Wie ergeht es Migrant*innen, die an den Grenzen im Norden Afrikas zurückgewiesen werden? Von den Folgen einer europäischen Politik, die Migrationskontrolle partout auslagern möchte und vor den Folgen die Augen verschließt. Ein Reisebericht

 

Von Silke Pfeiffer am
Niger Migration Rückführung Asylpolitik EU

Drei Männer machen sich von Niger aus auf den Weg durch die Wüste zur Grenze Algeriens.

Zwei- bis viertausend seien es derzeit pro Woche, sagt Moctar Nalosso von Alarm Phone Sahara (APS), einer Partnerorganisation von Brot für die Welt, die wir im Sahelstaat Niger besuchen. Er spricht von Migrantinnen und Migranten, die von den algerischen Sicherheitskräften derzeit an der Grenze zu Niger zurückgewiesen werden (siehe Landkarte unten). Was bedeutet: ausgesetzt in der Wüste. Mit seinen drei Motorrädern versucht das kleine Team von APS täglich den Vulnerabelsten auf dem Weg durch die Wüste zu helfen, älteren Menschen, schwangeren Frauen, Frauen mit Kleinkindern.

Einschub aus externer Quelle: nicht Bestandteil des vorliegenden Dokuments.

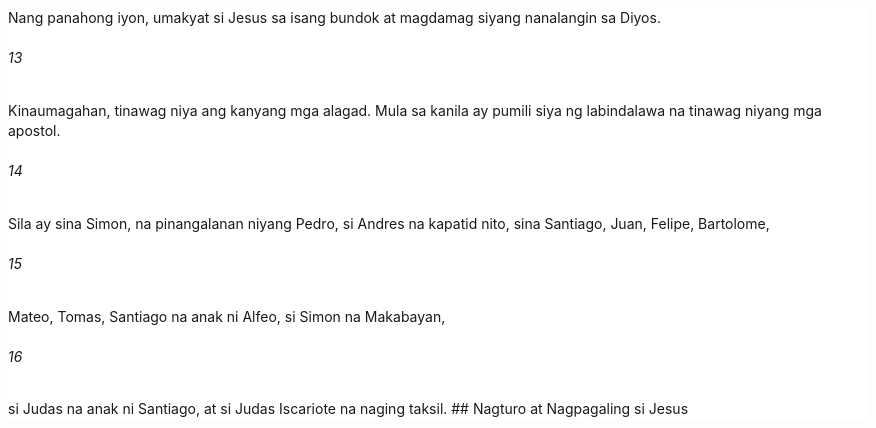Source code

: 



Nang panahong iyon, umakyat si Jesus sa isang bundok at magdamag siyang nanalangin sa Diyos. 











###### 13 





Kinaumagahan, tinawag niya ang kanyang mga alagad. Mula sa kanila ay pumili siya ng labindalawa na tinawag niyang mga apostol. 











###### 14 





Sila ay sina Simon, na pinangalanan niyang Pedro, si Andres na kapatid nito, sina Santiago, Juan, Felipe, Bartolome, 











###### 15 





Mateo, Tomas, Santiago na anak ni Alfeo, si Simon na Makabayan, 











###### 16 





si Judas na anak ni Santiago, at si Judas Iscariote na naging taksil. ## Nagturo at Nagpagaling si Jesus 
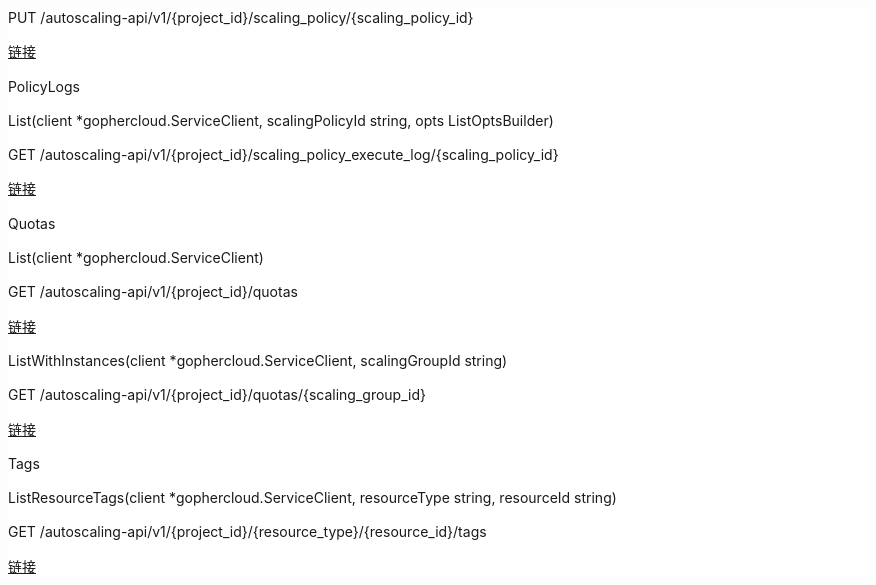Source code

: <td class="cellrowborder" valign="top" headers="mcps1.1.4.1.2 "><p id="p1486972913713"><a name="p1486972913713"></a><a name="p1486972913713"></a>PUT /autoscaling-api/v1/{project_id}/scaling_policy/{scaling_policy_id}</p>
<p id="p1372858333"><a name="p1372858333"></a><a name="p1372858333"></a><a href="https://support.huaweicloud.com/api-as/as_06_0403.html" target="_blank" rel="noopener noreferrer">链接</a></p>
</td>
</tr>
<tr id="row24596362713"><td class="cellrowborder" valign="top" width="26.040000000000003%" headers="mcps1.1.4.1.1 "><p id="p73791342173"><a name="p73791342173"></a><a name="p73791342173"></a>PolicyLogs</p>
</td>
<td class="cellrowborder" valign="top" width="37.3%" headers="mcps1.1.4.1.2 "><p id="p1437954211711"><a name="p1437954211711"></a><a name="p1437954211711"></a>List(client *gophercloud.ServiceClient, scalingPolicyId string, opts ListOptsBuilder)</p>
</td>
<td class="cellrowborder" valign="top" width="36.66%" headers="mcps1.1.4.1.3 "><p id="p18379642575"><a name="p18379642575"></a><a name="p18379642575"></a>GET /autoscaling-api/v1/{project_id}/scaling_policy_execute_log/{scaling_policy_id}</p>
<p id="p109610161848"><a name="p109610161848"></a><a name="p109610161848"></a><a href="https://support.huaweicloud.com/api-as/as_06_0501.html" target="_blank" rel="noopener noreferrer">链接</a></p>
</td>
</tr>
<tr id="row11911333290"><td class="cellrowborder" rowspan="2" valign="top" width="26.040000000000003%" headers="mcps1.1.4.1.1 "><p id="p1481414489"><a name="p1481414489"></a><a name="p1481414489"></a>Quotas</p>
</td>
<td class="cellrowborder" valign="top" width="37.3%" headers="mcps1.1.4.1.2 "><p id="p10815041481"><a name="p10815041481"></a><a name="p10815041481"></a>List(client *gophercloud.ServiceClient)</p>
</td>
<td class="cellrowborder" valign="top" width="36.66%" headers="mcps1.1.4.1.3 "><p id="p17815144817"><a name="p17815144817"></a><a name="p17815144817"></a>GET /autoscaling-api/v1/{project_id}/quotas</p>
<p id="p1884411912414"><a name="p1884411912414"></a><a name="p1884411912414"></a><a href="https://support.huaweicloud.com/api-as/as_06_0701.html" target="_blank" rel="noopener noreferrer">链接</a></p>
</td>
</tr>
<tr id="row891533172916"><td class="cellrowborder" valign="top" headers="mcps1.1.4.1.1 "><p id="p19815542818"><a name="p19815542818"></a><a name="p19815542818"></a>ListWithInstances(client *gophercloud.ServiceClient, scalingGroupId string)</p>
</td>
<td class="cellrowborder" valign="top" headers="mcps1.1.4.1.2 "><p id="p881517417814"><a name="p881517417814"></a><a name="p881517417814"></a>GET /autoscaling-api/v1/{project_id}/quotas/{scaling_group_id}</p>
<p id="p1916952213416"><a name="p1916952213416"></a><a name="p1916952213416"></a><a href="https://support.huaweicloud.com/api-as/as_06_0702.html" target="_blank" rel="noopener noreferrer">链接</a></p>
</td>
</tr>
<tr id="row993332295"><td class="cellrowborder" rowspan="4" valign="top" width="26.040000000000003%" headers="mcps1.1.4.1.1 "><p id="p1181564986"><a name="p1181564986"></a><a name="p1181564986"></a>Tags</p>
</td>
<td class="cellrowborder" valign="top" width="37.3%" headers="mcps1.1.4.1.2 "><p id="p0815204682"><a name="p0815204682"></a><a name="p0815204682"></a>ListResourceTags(client *gophercloud.ServiceClient, resourceType string, resourceId string)</p>
</td>
<td class="cellrowborder" valign="top" width="36.66%" headers="mcps1.1.4.1.3 "><p id="p148152041487"><a name="p148152041487"></a><a name="p148152041487"></a>GET /autoscaling-api/v1/{project_id}/{resource_type}/{resource_id}/tags</p>
<p id="p10863251644"><a name="p10863251644"></a><a name="p10863251644"></a><a href="https://support.huaweicloud.com/api-as/as_06_1002.html" target="_blank" rel="noopener noreferrer">链接</a></p>
</td>
</tr>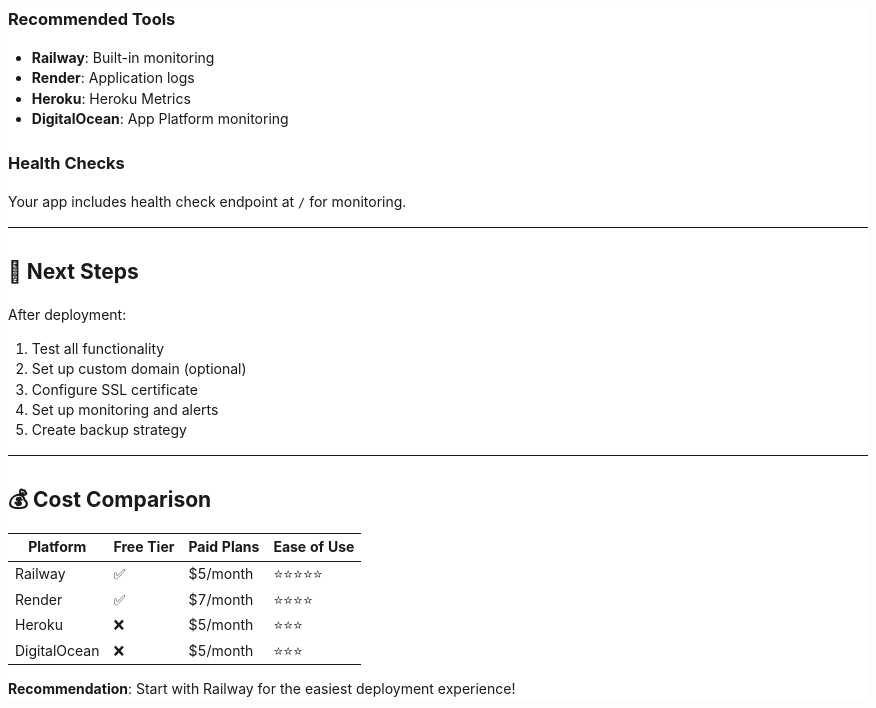 ### Recommended Tools
- **Railway**: Built-in monitoring
- **Render**: Application logs
- **Heroku**: Heroku Metrics
- **DigitalOcean**: App Platform monitoring

### Health Checks
Your app includes health check endpoint at `/` for monitoring.

---

## 🚀 Next Steps

After deployment:
1. Test all functionality
2. Set up custom domain (optional)
3. Configure SSL certificate
4. Set up monitoring and alerts
5. Create backup strategy

---

## 💰 Cost Comparison

| Platform | Free Tier | Paid Plans | Ease of Use |
|----------|-----------|------------|-------------|
| Railway | ✅ | $5/month | ⭐⭐⭐⭐⭐ |
| Render | ✅ | $7/month | ⭐⭐⭐⭐ |
| Heroku | ❌ | $5/month | ⭐⭐⭐ |
| DigitalOcean | ❌ | $5/month | ⭐⭐⭐ |

**Recommendation**: Start with Railway for the easiest deployment experience! 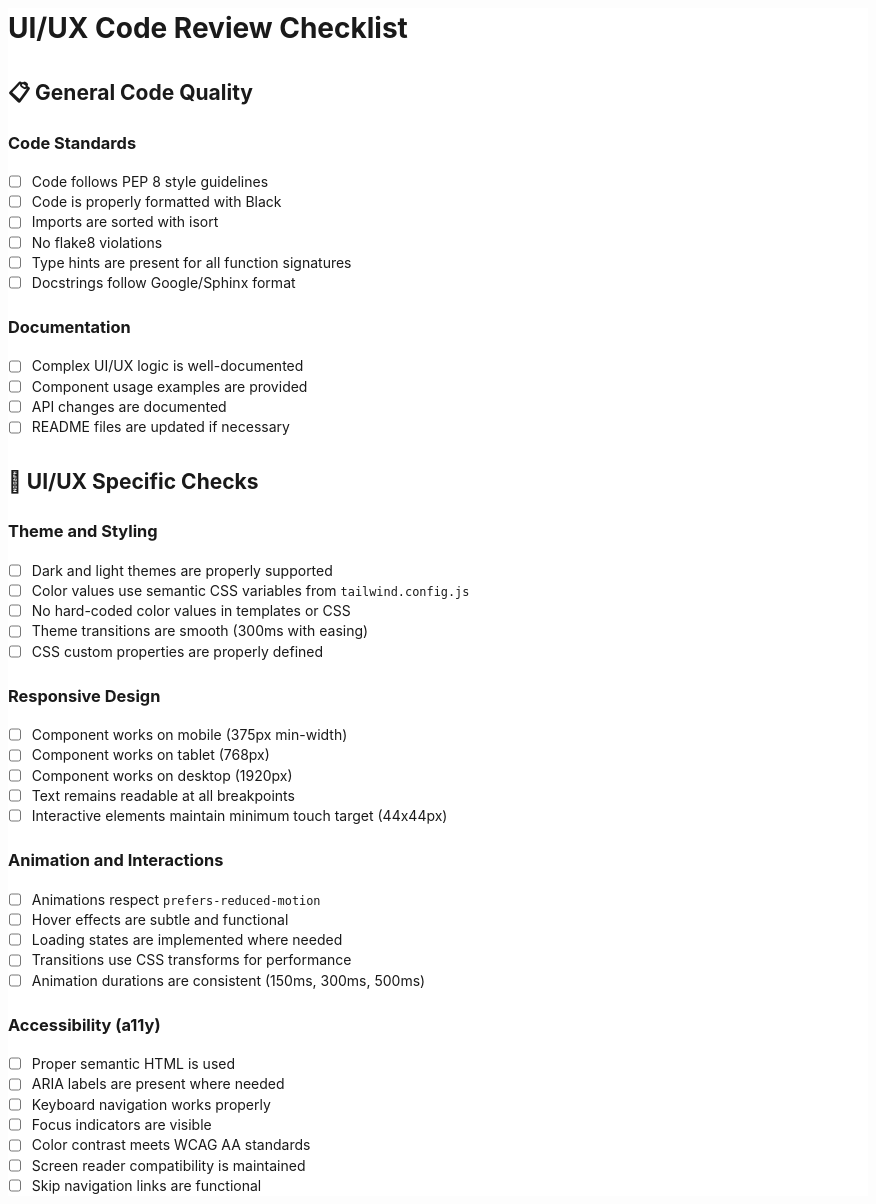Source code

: # UI/UX Code Review Checklist

## 📋 General Code Quality

### Code Standards
- [ ] Code follows PEP 8 style guidelines
- [ ] Code is properly formatted with Black
- [ ] Imports are sorted with isort
- [ ] No flake8 violations
- [ ] Type hints are present for all function signatures
- [ ] Docstrings follow Google/Sphinx format

### Documentation
- [ ] Complex UI/UX logic is well-documented
- [ ] Component usage examples are provided
- [ ] API changes are documented
- [ ] README files are updated if necessary

## 🎨 UI/UX Specific Checks

### Theme and Styling
- [ ] Dark and light themes are properly supported
- [ ] Color values use semantic CSS variables from `tailwind.config.js`
- [ ] No hard-coded color values in templates or CSS
- [ ] Theme transitions are smooth (300ms with easing)
- [ ] CSS custom properties are properly defined

### Responsive Design
- [ ] Component works on mobile (375px min-width)
- [ ] Component works on tablet (768px)
- [ ] Component works on desktop (1920px)
- [ ] Text remains readable at all breakpoints
- [ ] Interactive elements maintain minimum touch target (44x44px)

### Animation and Interactions
- [ ] Animations respect `prefers-reduced-motion`
- [ ] Hover effects are subtle and functional
- [ ] Loading states are implemented where needed
- [ ] Transitions use CSS transforms for performance
- [ ] Animation durations are consistent (150ms, 300ms, 500ms)

### Accessibility (a11y)
- [ ] Proper semantic HTML is used
- [ ] ARIA labels are present where needed
- [ ] Keyboard navigation works properly
- [ ] Focus indicators are visible
- [ ] Color contrast meets WCAG AA standards
- [ ] Screen reader compatibility is maintained
- [ ] Skip navigation links are functional
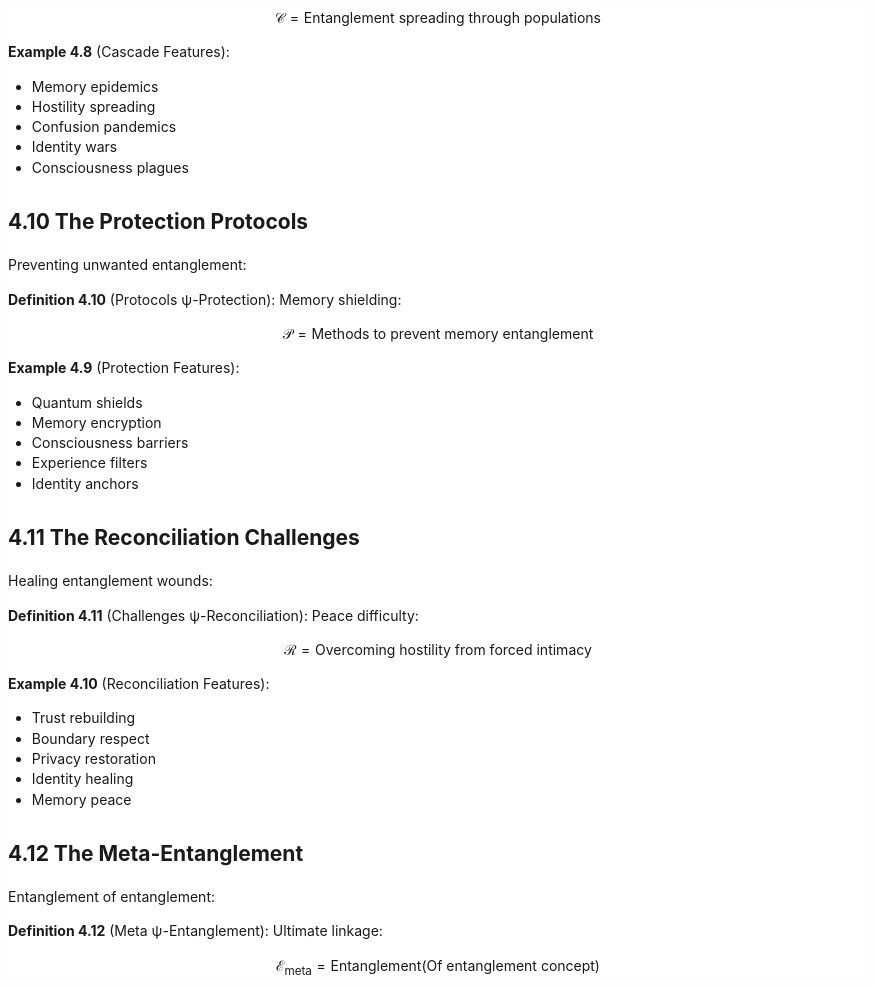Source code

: $$
\mathcal{C} = \text{Entanglement spreading through populations}
$$

**Example 4.8** (Cascade Features):

- Memory epidemics
- Hostility spreading
- Confusion pandemics
- Identity wars
- Consciousness plagues

## 4.10 The Protection Protocols

Preventing unwanted entanglement:

**Definition 4.10** (Protocols ψ-Protection): Memory shielding:

$$
\mathcal{P} = \text{Methods to prevent memory entanglement}
$$

**Example 4.9** (Protection Features):

- Quantum shields
- Memory encryption
- Consciousness barriers
- Experience filters
- Identity anchors

## 4.11 The Reconciliation Challenges

Healing entanglement wounds:

**Definition 4.11** (Challenges ψ-Reconciliation): Peace difficulty:

$$
\mathcal{R} = \text{Overcoming hostility from forced intimacy}
$$

**Example 4.10** (Reconciliation Features):

- Trust rebuilding
- Boundary respect
- Privacy restoration
- Identity healing
- Memory peace

## 4.12 The Meta-Entanglement

Entanglement of entanglement:

**Definition 4.12** (Meta ψ-Entanglement): Ultimate linkage:

$$
\mathcal{E}_{\text{meta}} = \text{Entanglement}(\text{Of entanglement concept})
$$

Assamaka, der nächstgelegene Ort in Niger, ist 15 Kilometer von der algerischen Grenze entfernt, 15 Wüstenkilometer; viele Menschen verlieren sich auf dem Weg. Von der libyschen Grenze aus, an der auch Abschiebungen stattfinden, sind es ungleich mehr Kilometer zum nächsten nigrischen Ort. Eine der traurigen Aufgaben von APS besteht darin, die Toten in der Sahara zu bergen. Assamaka hat 1.500 Einwohner, dazu kommen jetzt Tausende von gestrandeten Migrant*innen. In Assamaka sitzt auch die Internationale Organisation für Migration (IOM) der Vereinten Nationen und versucht, die Rückführung der Menschen in ihre Herkunftsländer zu organisieren. Der Weg führt meist über die nigrische Wüstenstadt Agadez, 450 km entfernt von Assamaka.

Viele Frauen erleben Gewalterfahrungen

In Agadez treffen wir Kolleg*innen von APS. Sie versorgen Migrant*innen, die Monate, wenn nicht Jahre auf ihre Rückführung warten. Wobei in Agadez mittlerweile zwischen Migrant*innen unterschieden wird, die von Algerien zurückgeschoben wurden, und denjenigen, die aus Libyen zurückkommen. Erstere werden in den IOM-Zentren mehr schlecht als recht versorgt. Für Letztere reicht das Geld derzeit nicht – die IOM ist deutlich unterfinanziert. Sie leben auf den Straßen von Agadez, unter Bäumen, in Bauruinen. Wir sprechen mit Esther, Evelyn und Adama aus Sierra Leone, Adama scheint die Wortführerin zu sein. Die drei hausen mit anderen Männern und Frauen und vielen Kleinkindern, 150 Menschen insgesamt, in einer Bauruine von Agadez. Bei 42 Grad Celsius gibt es kein Dach über dem Kopf, Wasser ist rar, Essen wird erbettelt, an Seife ist nicht zu denken. In den letzten Wochen seien sechs Kinder an Unterernährung gestorben, so Adama. Nach Europa sollte die Reise ursprünglich gehen. Raus aus dem Elend in Sierra Leone. Zusammen mit ihrer Schwester hatte Adama sich auf den Weg gemacht. Seit die Schwester auf der Reise ums Leben kam, ist Adama mit ihren eigenen drei kleinen Kindern und den zweien ihrer Schwester unterwegs. Esther, Evelyn und Adama wollen nun zurück nach Sierra Leone. Die Tage bestehen aus Warten und dem Versuch, irgendwie zu überleben. Viele der Frauen haben Gewalterfahrungen hinter sich.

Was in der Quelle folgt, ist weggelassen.